Das Gericht hatte bereits am 21. Dezember in diesem Fall mündlich verhandelt. Damals stellten die Richter in erster Linie die Frage nach der Verhältnismäßigkeit der verhängten Sanktion, etwa weil im Vorfeld seitens der Stadt kein Kontakt mit der betroffenen Firma aufgenommen worden war und diese auch bislang wegen vergleichbarer Verstöße nicht aufgefallen war.
Nach der mündlichen Verhandlung hat die Stadt Saarbrücken, so der Gerichtssprecher, in einem Schriftsatz über ihren Anwalt Markus
Groß angekündigt, die Vergabesperre auf nur noch 14 Monate zu reduzieren. Auch diese Kürzung sei unangemessen und nicht verhältnismäßig, urteilen die Zivilrichter. Sie haben zudem angeordnet, dass eine Meldung der Landeshauptstadt an das Wirtschafts- und Arbeitsministerium, wonach Gross Bau in ein Register der Firmen aufgenommen wird, die von der öffentlichen Auftragsvergabe ausgeschlossen sind.
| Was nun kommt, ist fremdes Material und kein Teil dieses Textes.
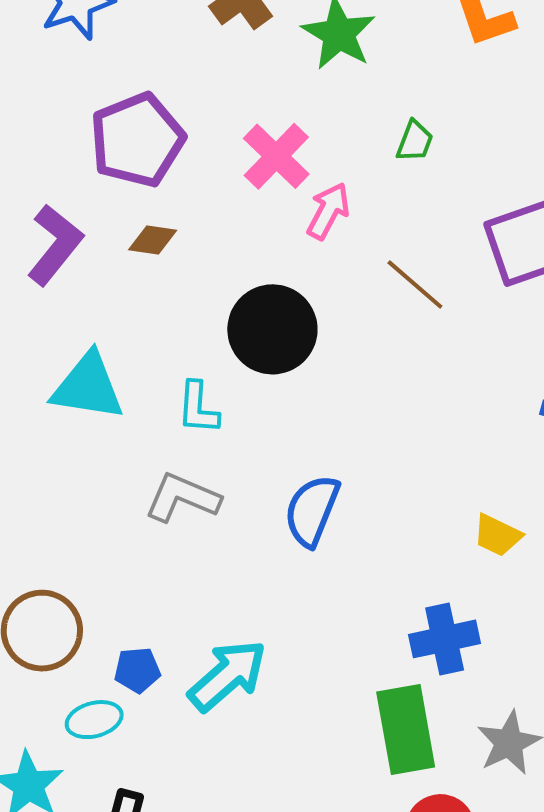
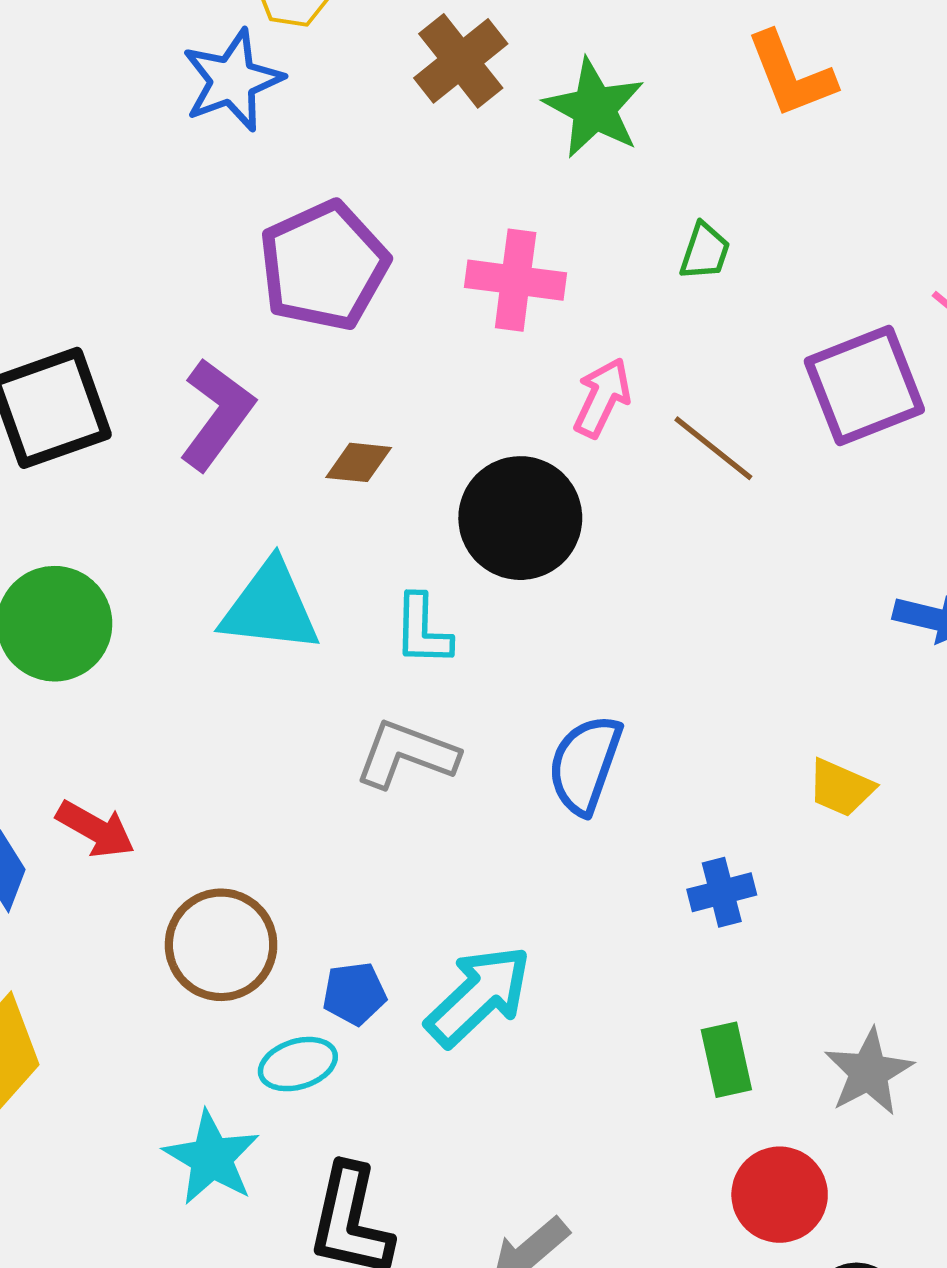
pink cross: (276, 156) -> (516, 280), turned -34
pink arrow: (328, 211) -> (602, 398), moved
brown diamond: (153, 240) -> (359, 462), moved
blue cross: (445, 639) -> (722, 892), moved, size x0.7
green rectangle: (406, 730) -> (726, 1060), size x0.6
Auch diese Mitteilung sei rechtwidrig und zurückzunehmen.
Rechtsanwalt Markus Gross, Prozessbevollmächtigter der Stadt, teilte auf Anfrage mit, die festgestellten Verstöße gegen das Tariftreuegesetz seien nicht mehr bestritten worden. „Aus grundsätzlichen Erwägungen und zur Verteidigung des saarländischen Tariftreuegesetzes“sowie eines fairen Wettbewerbs prüfe die Stadt jetzt, ob gegen das Urteil Berufung zum Oberlandesgericht eingelegt werde.
Philipp Gross, Chef der St. Ingberter Unternehmensgruppe Gross mit 1400 Beschäftigten, zeigte sich zufrieden, dass das Gericht mit „außerordentlicher Eindeutigkeit das Verhaltend der Stadt gerügt hat“, wie er erklärte. Die Stadt Saarbrücken sollte dies, so Gross, zum Anlass nehmen, zu einem rechtmäßigen Verhalten zurückzukehren. Gross Bau habe „grundsätzlich kein Interesse, Rechtsstreitigkeiten zu führen“, so der Unternehmenschef.